DATASET CONTENT:
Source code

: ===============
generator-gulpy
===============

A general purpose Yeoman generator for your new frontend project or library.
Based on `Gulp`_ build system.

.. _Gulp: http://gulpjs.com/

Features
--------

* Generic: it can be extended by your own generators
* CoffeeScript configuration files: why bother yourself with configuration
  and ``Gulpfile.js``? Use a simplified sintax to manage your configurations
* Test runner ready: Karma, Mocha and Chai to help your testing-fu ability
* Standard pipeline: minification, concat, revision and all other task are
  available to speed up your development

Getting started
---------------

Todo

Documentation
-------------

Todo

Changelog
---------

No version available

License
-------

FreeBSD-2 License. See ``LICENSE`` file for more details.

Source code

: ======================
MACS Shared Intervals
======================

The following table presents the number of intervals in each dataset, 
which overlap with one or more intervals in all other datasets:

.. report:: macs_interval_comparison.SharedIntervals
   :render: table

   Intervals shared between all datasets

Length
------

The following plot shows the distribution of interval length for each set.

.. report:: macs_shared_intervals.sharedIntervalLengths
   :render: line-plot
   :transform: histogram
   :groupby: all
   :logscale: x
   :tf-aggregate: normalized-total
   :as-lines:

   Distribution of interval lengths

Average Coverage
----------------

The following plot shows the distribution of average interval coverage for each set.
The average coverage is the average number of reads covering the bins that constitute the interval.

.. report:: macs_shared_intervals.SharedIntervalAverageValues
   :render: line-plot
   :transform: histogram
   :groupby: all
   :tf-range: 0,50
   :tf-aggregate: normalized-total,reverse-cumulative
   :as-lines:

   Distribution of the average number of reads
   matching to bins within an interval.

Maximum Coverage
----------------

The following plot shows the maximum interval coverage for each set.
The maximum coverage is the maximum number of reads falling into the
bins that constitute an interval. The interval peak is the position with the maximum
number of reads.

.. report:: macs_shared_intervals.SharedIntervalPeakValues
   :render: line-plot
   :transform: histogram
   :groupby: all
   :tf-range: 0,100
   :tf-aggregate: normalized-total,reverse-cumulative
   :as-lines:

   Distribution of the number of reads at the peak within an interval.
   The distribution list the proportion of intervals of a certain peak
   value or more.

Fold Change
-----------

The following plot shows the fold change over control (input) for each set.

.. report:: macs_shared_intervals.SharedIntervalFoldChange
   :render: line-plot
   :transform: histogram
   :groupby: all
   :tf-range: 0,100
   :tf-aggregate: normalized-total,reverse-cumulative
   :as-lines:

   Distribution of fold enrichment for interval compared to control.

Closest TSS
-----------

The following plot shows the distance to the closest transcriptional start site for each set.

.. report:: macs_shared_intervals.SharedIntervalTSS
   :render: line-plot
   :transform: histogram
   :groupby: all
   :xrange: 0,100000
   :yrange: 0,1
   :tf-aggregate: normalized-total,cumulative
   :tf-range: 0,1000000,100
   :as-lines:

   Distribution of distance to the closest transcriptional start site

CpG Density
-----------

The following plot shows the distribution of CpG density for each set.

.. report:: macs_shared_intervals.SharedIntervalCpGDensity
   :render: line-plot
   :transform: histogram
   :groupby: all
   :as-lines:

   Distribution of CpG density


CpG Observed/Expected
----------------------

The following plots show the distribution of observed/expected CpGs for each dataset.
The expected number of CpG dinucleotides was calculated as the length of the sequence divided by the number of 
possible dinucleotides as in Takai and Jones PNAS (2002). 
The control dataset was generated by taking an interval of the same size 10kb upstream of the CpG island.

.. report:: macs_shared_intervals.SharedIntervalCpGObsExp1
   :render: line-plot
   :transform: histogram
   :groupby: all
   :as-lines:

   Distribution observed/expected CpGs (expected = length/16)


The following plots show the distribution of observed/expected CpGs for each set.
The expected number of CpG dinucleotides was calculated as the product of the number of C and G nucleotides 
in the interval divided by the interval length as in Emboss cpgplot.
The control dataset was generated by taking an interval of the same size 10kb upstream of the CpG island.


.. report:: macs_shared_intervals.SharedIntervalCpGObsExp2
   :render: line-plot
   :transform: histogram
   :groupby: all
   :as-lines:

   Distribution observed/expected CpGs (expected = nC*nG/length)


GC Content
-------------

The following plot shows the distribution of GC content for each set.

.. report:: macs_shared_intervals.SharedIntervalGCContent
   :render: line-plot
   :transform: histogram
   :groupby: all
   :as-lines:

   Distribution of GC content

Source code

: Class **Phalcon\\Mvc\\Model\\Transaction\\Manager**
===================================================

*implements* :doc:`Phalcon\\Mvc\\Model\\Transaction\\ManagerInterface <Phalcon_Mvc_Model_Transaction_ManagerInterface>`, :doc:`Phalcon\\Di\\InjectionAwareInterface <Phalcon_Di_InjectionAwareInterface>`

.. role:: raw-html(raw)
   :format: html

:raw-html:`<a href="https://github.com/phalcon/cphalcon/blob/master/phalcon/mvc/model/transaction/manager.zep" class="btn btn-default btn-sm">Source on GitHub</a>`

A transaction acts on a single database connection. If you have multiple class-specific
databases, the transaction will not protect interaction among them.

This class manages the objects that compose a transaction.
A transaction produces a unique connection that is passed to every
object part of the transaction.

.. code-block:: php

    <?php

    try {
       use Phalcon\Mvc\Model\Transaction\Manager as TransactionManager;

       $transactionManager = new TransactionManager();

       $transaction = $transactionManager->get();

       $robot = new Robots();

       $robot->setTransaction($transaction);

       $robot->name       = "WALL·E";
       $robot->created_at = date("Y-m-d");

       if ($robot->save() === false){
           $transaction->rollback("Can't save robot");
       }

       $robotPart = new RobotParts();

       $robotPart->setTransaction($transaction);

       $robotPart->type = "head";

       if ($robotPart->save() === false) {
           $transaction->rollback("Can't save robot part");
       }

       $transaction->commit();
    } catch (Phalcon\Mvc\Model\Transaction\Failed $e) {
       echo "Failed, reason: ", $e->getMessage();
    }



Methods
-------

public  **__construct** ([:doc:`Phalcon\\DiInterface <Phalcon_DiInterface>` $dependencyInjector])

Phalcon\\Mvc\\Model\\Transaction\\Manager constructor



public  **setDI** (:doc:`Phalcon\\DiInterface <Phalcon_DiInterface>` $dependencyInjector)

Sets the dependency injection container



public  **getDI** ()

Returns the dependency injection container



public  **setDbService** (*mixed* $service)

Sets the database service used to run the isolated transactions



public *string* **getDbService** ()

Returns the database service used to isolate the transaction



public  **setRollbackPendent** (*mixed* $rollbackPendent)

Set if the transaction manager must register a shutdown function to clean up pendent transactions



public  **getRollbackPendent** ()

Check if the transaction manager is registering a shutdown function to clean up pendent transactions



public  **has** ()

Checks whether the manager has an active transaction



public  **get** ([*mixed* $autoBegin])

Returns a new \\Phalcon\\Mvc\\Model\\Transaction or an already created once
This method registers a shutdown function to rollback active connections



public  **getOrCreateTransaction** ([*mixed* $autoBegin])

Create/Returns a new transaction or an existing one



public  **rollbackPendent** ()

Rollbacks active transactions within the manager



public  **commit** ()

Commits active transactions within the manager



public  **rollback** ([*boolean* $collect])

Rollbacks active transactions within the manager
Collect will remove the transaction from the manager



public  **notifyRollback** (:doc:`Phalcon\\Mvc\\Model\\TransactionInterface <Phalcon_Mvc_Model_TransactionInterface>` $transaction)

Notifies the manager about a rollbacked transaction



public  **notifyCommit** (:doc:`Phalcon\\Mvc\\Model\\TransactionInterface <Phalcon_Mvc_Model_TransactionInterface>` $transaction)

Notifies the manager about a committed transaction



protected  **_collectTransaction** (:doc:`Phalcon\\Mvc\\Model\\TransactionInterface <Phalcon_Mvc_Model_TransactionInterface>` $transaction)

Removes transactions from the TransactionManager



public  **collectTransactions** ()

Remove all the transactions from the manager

PROBLEM DESCRIPTION: Retype every line above with nothing changed.

SOLUTION FOR THIS EXERCISE:
Source code

: ===============
generator-gulpy
===============

A general purpose Yeoman generator for your new frontend project or library.
Based on `Gulp`_ build system.

.. _Gulp: http://gulpjs.com/

Features
--------

* Generic: it can be extended by your own generators
* CoffeeScript configuration files: why bother yourself with configuration
  and ``Gulpfile.js``? Use a simplified sintax to manage your configurations
* Test runner ready: Karma, Mocha and Chai to help your testing-fu ability
* Standard pipeline: minification, concat, revision and all other task are
  available to speed up your development

Getting started
---------------

Todo

Documentation
-------------

Todo

Changelog
---------

No version available

License
-------

FreeBSD-2 License. See ``LICENSE`` file for more details.

Source code

: ======================
MACS Shared Intervals
======================

The following table presents the number of intervals in each dataset, 
which overlap with one or more intervals in all other datasets:

.. report:: macs_interval_comparison.SharedIntervals
   :render: table

   Intervals shared between all datasets

Length
------

The following plot shows the distribution of interval length for each set.

.. report:: macs_shared_intervals.sharedIntervalLengths
   :render: line-plot
   :transform: histogram
   :groupby: all
   :logscale: x
   :tf-aggregate: normalized-total
   :as-lines:

   Distribution of interval lengths

Average Coverage
----------------

The following plot shows the distribution of average interval coverage for each set.
The average coverage is the average number of reads covering the bins that constitute the interval.

.. report:: macs_shared_intervals.SharedIntervalAverageValues
   :render: line-plot
   :transform: histogram
   :groupby: all
   :tf-range: 0,50
   :tf-aggregate: normalized-total,reverse-cumulative
   :as-lines:

   Distribution of the average number of reads
   matching to bins within an interval.

Maximum Coverage
----------------

The following plot shows the maximum interval coverage for each set.
The maximum coverage is the maximum number of reads falling into the
bins that constitute an interval. The interval peak is the position with the maximum
number of reads.

.. report:: macs_shared_intervals.SharedIntervalPeakValues
   :render: line-plot
   :transform: histogram
   :groupby: all
   :tf-range: 0,100
   :tf-aggregate: normalized-total,reverse-cumulative
   :as-lines:

   Distribution of the number of reads at the peak within an interval.
   The distribution list the proportion of intervals of a certain peak
   value or more.

Fold Change
-----------

The following plot shows the fold change over control (input) for each set.

.. report:: macs_shared_intervals.SharedIntervalFoldChange
   :render: line-plot
   :transform: histogram
   :groupby: all
   :tf-range: 0,100
   :tf-aggregate: normalized-total,reverse-cumulative
   :as-lines:

   Distribution of fold enrichment for interval compared to control.

Closest TSS
-----------

The following plot shows the distance to the closest transcriptional start site for each set.

.. report:: macs_shared_intervals.SharedIntervalTSS
   :render: line-plot
   :transform: histogram
   :groupby: all
   :xrange: 0,100000
   :yrange: 0,1
   :tf-aggregate: normalized-total,cumulative
   :tf-range: 0,1000000,100
   :as-lines:

   Distribution of distance to the closest transcriptional start site

CpG Density
-----------

The following plot shows the distribution of CpG density for each set.

.. report:: macs_shared_intervals.SharedIntervalCpGDensity
   :render: line-plot
   :transform: histogram
   :groupby: all
   :as-lines:

   Distribution of CpG density


CpG Observed/Expected
----------------------

The following plots show the distribution of observed/expected CpGs for each dataset.
The expected number of CpG dinucleotides was calculated as the length of the sequence divided by the number of 
possible dinucleotides as in Takai and Jones PNAS (2002). 
The control dataset was generated by taking an interval of the same size 10kb upstream of the CpG island.

.. report:: macs_shared_intervals.SharedIntervalCpGObsExp1
   :render: line-plot
   :transform: histogram
   :groupby: all
   :as-lines:

   Distribution observed/expected CpGs (expected = length/16)


The following plots show the distribution of observed/expected CpGs for each set.
The expected number of CpG dinucleotides was calculated as the product of the number of C and G nucleotides 
in the interval divided by the interval length as in Emboss cpgplot.
The control dataset was generated by taking an interval of the same size 10kb upstream of the CpG island.


.. report:: macs_shared_intervals.SharedIntervalCpGObsExp2
   :render: line-plot
   :transform: histogram
   :groupby: all
   :as-lines:

   Distribution observed/expected CpGs (expected = nC*nG/length)


GC Content
-------------

The following plot shows the distribution of GC content for each set.

.. report:: macs_shared_intervals.SharedIntervalGCContent
   :render: line-plot
   :transform: histogram
   :groupby: all
   :as-lines:

   Distribution of GC content

Source code

: Class **Phalcon\\Mvc\\Model\\Transaction\\Manager**
===================================================

*implements* :doc:`Phalcon\\Mvc\\Model\\Transaction\\ManagerInterface <Phalcon_Mvc_Model_Transaction_ManagerInterface>`, :doc:`Phalcon\\Di\\InjectionAwareInterface <Phalcon_Di_InjectionAwareInterface>`

.. role:: raw-html(raw)
   :format: html

:raw-html:`<a href="https://github.com/phalcon/cphalcon/blob/master/phalcon/mvc/model/transaction/manager.zep" class="btn btn-default btn-sm">Source on GitHub</a>`

A transaction acts on a single database connection. If you have multiple class-specific
databases, the transaction will not protect interaction among them.

This class manages the objects that compose a transaction.
A transaction produces a unique connection that is passed to every
object part of the transaction.

.. code-block:: php

    <?php

    try {
       use Phalcon\Mvc\Model\Transaction\Manager as TransactionManager;

       $transactionManager = new TransactionManager();

       $transaction = $transactionManager->get();

       $robot = new Robots();

       $robot->setTransaction($transaction);

       $robot->name       = "WALL·E";
       $robot->created_at = date("Y-m-d");

       if ($robot->save() === false){
           $transaction->rollback("Can't save robot");
       }

       $robotPart = new RobotParts();

       $robotPart->setTransaction($transaction);

       $robotPart->type = "head";

       if ($robotPart->save() === false) {
           $transaction->rollback("Can't save robot part");
       }

       $transaction->commit();
    } catch (Phalcon\Mvc\Model\Transaction\Failed $e) {
       echo "Failed, reason: ", $e->getMessage();
    }



Methods
-------

public  **__construct** ([:doc:`Phalcon\\DiInterface <Phalcon_DiInterface>` $dependencyInjector])

Phalcon\\Mvc\\Model\\Transaction\\Manager constructor



public  **setDI** (:doc:`Phalcon\\DiInterface <Phalcon_DiInterface>` $dependencyInjector)

Sets the dependency injection container



public  **getDI** ()

Returns the dependency injection container



public  **setDbService** (*mixed* $service)

Sets the database service used to run the isolated transactions



public *string* **getDbService** ()

Returns the database service used to isolate the transaction



public  **setRollbackPendent** (*mixed* $rollbackPendent)

Set if the transaction manager must register a shutdown function to clean up pendent transactions



public  **getRollbackPendent** ()

Check if the transaction manager is registering a shutdown function to clean up pendent transactions



public  **has** ()

Checks whether the manager has an active transaction



public  **get** ([*mixed* $autoBegin])

Returns a new \\Phalcon\\Mvc\\Model\\Transaction or an already created once
This method registers a shutdown function to rollback active connections



public  **getOrCreateTransaction** ([*mixed* $autoBegin])

Create/Returns a new transaction or an existing one



public  **rollbackPendent** ()

Rollbacks active transactions within the manager



public  **commit** ()

Commits active transactions within the manager



public  **rollback** ([*boolean* $collect])

Rollbacks active transactions within the manager
Collect will remove the transaction from the manager



public  **notifyRollback** (:doc:`Phalcon\\Mvc\\Model\\TransactionInterface <Phalcon_Mvc_Model_TransactionInterface>` $transaction)

Notifies the manager about a rollbacked transaction



public  **notifyCommit** (:doc:`Phalcon\\Mvc\\Model\\TransactionInterface <Phalcon_Mvc_Model_TransactionInterface>` $transaction)

Notifies the manager about a committed transaction



protected  **_collectTransaction** (:doc:`Phalcon\\Mvc\\Model\\TransactionInterface <Phalcon_Mvc_Model_TransactionInterface>` $transaction)

Removes transactions from the TransactionManager



public  **collectTransactions** ()

Remove all the transactions from the manager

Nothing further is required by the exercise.